In another attempt to go after gun owners under the guise of “gun safety” Attorney General Eric Holder came out and sad the DOJ wants to explore some options that use technology to force gun control onto American citizens.
Holder told a House appropriations subcommittee that he wants to look into smart gun technology and gun tracking bracelets that only allow the owner of the gun to fire it, when the technology actually works that is.
Transcript from the video:
“I think that one of the things that we learned when we were trying to get passed those common sense reforms last year, Vice President Biden and I had a meeting with a group of technology people and we talked about how guns can be made more safe,” he said.
“By making them either through finger print identification, the gun talks to a bracelet or something that you might wear, how guns can be used only by the person who is lawfully in possession of the weapon.”
“It’s those kinds of things that I think we want to try to explore so that we can make sure that people have the ability to enjoy their Second Amendment rights, but at the same time decreasing the misuse of weapons that lead to the kinds of things that we see on a daily basis,” Holder said.
The DOJ wants $382 million to increase its spending in 2014 just for “gun safety”, which has been a miserable failure in the past due to an ignorance of the facts and gun stats.

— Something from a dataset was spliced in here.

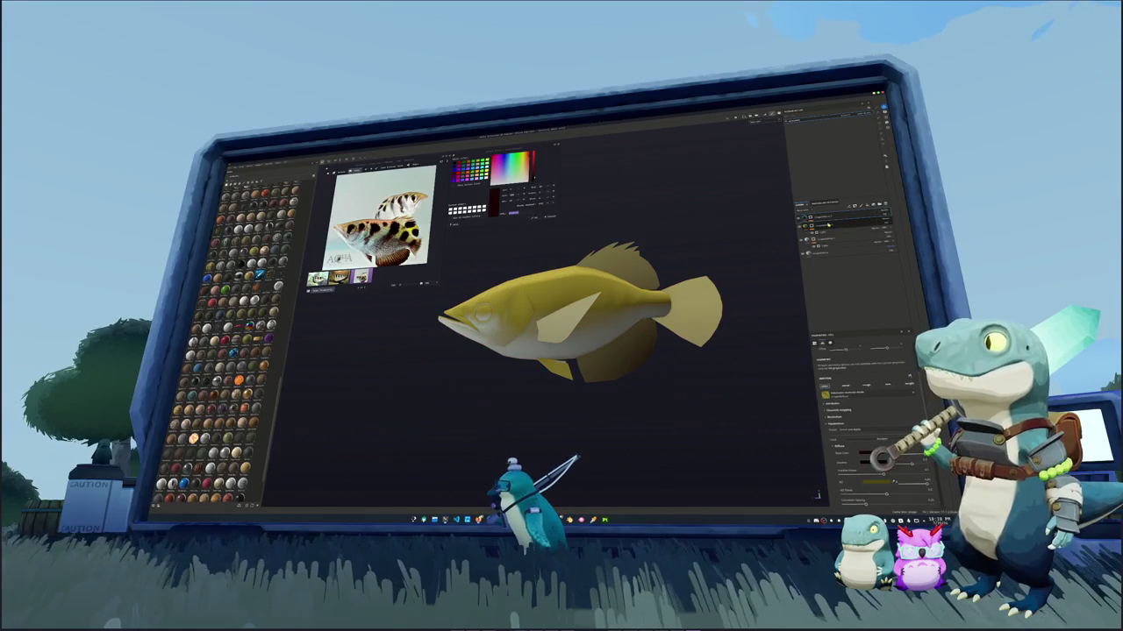
# Add a new paint layer and switch to the brush
pyautogui.click(844, 215)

In the proposal is a request for $2 million in grants to be spent specifically on so called “smart gun” technology that has been proven to be non-effective.
According to Freebeacon.com,
President Barack Obama’s budget proposal also calls for $1.1 billion to “protect Americans from gun violence—including $182 million to support the president’s ‘Now is the Time’ gun safety initiative.”
A recent innovation allows a gun owner to only unlock a safe with a fingerprint scan and an “RFID-equipped bracelet.”
Others have suggested manufacturing GPS tracking and RFID chips into every gun. RFID chips transmit location data and are used by law enforcement agencies to send automatic alerts if a weapon moves away from the tracker, indicating that the gun is lost or stolen.